The value of being 100% authentic 100% of the time is, in my experience, hard to prove...
But, back to Jung the Gnostic, a person for whom knowledge and transcendence (individuation) were prime motivators. Jung dreamt that he saw his own shadow whilst walking in the mountains and realised that it was the perfect metaphor for the stuff in his mind that he could not easily see.
...I had a dream which both frightened and encouraged me. It was night in some unknown place, and I was making slow and painful headway against a mighty wind. Dense fog was flying along everywhere. I had my hands cupped around a tiny light which threatened to go out at any moment... Suddenly I had the feeling that something was coming up behind me. I looked back, and saw a gigantic black figure following me... When I awoke I realized at once that the figure was a "specter of the Brocken," my own shadow on the swirling mists, brought into being by the little light I was carryingHis metaphor is that the light of the mind casts shadows, and the metaphor works because he believed that repressed 'shadow' material is projected in deeds and actions, words and thoughts that seem to come from elsewhere. They seem other, not the self but the dream showed Jung that the specter is cast by the self.

──────────────────────────────

| TASKS FOR THIS EXERCISE |
1. Return the passage on Jung's shadow word for word, from "The value of" up to and including "not easily see.".
2. In the dream described in the passage on Jung's shadow, what did Jung have cupped in his hands?

| PROVIDED MATERIAL |
──────────────────────────────

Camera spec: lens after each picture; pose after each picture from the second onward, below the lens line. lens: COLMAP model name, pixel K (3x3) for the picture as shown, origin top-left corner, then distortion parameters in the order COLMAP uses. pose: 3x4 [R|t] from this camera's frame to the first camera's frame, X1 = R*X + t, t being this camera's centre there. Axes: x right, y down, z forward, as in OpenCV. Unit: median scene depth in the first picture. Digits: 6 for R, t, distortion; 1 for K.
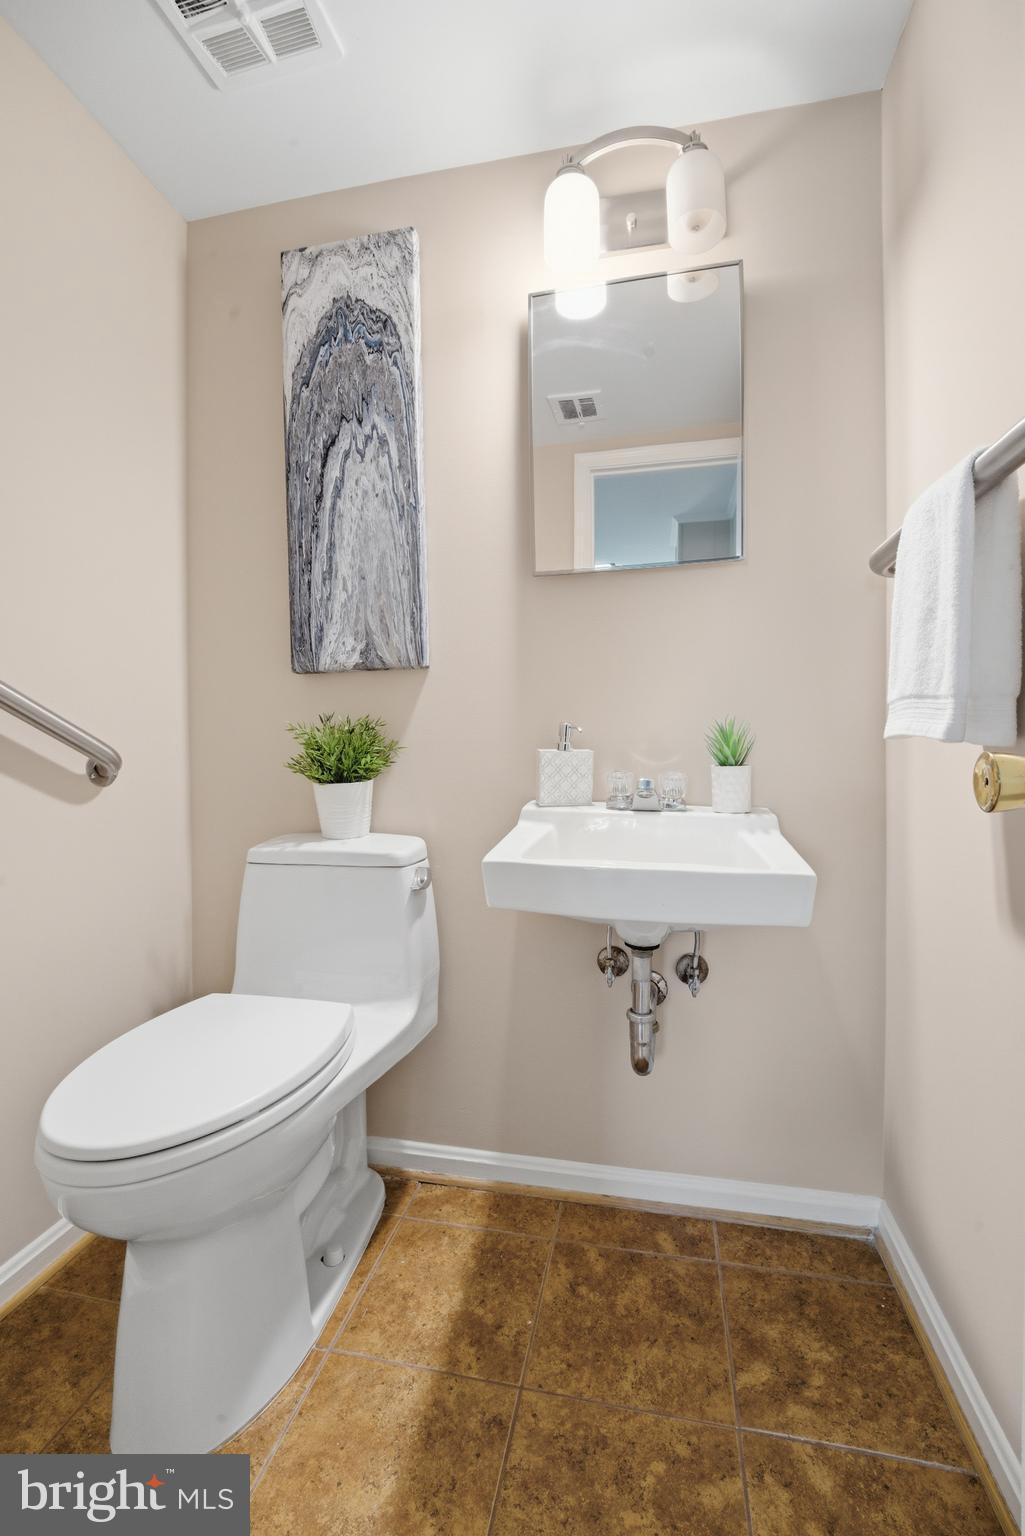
lens RADIAL K [[655.2, 0, 510.2], [0, 655.2, 768.0], [0, 0, 1]] dist [-0.000274, -0.007996]
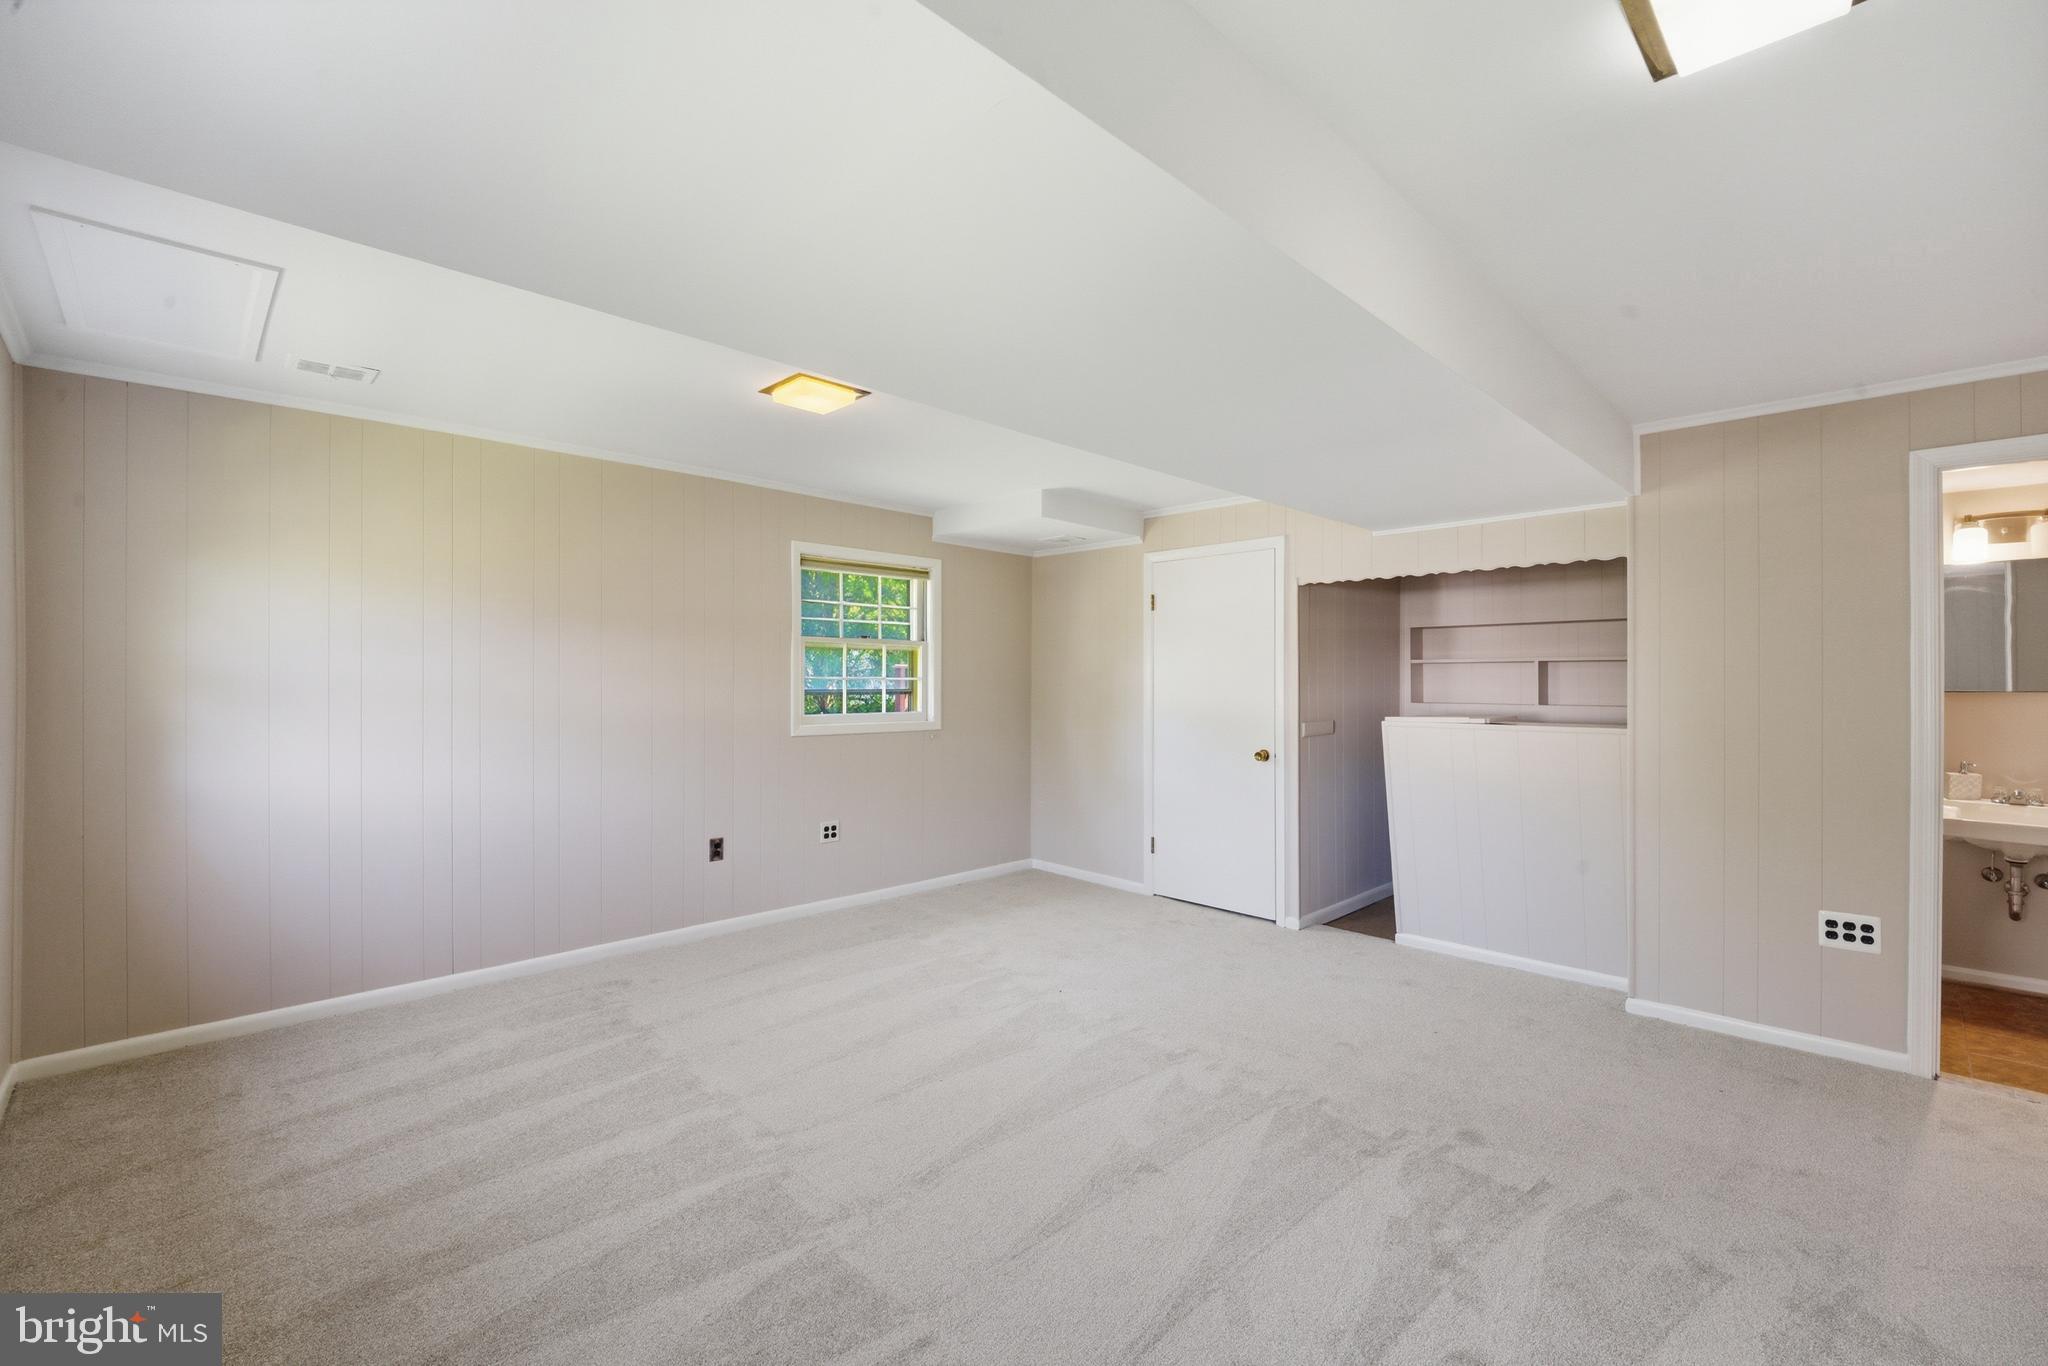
lens RADIAL K [[873.7, 0, 1018.7], [0, 873.7, 681.3], [0, 0, 1]] dist [-0.000274, -0.007996]
pose [[0.822093, -0.006570, -0.569315, -0.886321], [-0.008760, 0.999669, -0.024187, -0.242691], [0.569285, 0.024871, 0.821764, -3.241431]]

──────────────────────────────

| EXERCISE RESPONSES |
1.
The value of being 100% authentic 100% of the time is, in my experience, hard to prove...
But, back to Jung the Gnostic, a person for whom knowledge and transcendence (individuation) were prime motivators. Jung dreamt that he saw his own shadow whilst walking in the mountains and realised that it was the perfect metaphor for the stuff in his mind that he could not easily see.

2. A tiny light that threatened to go out at any moment.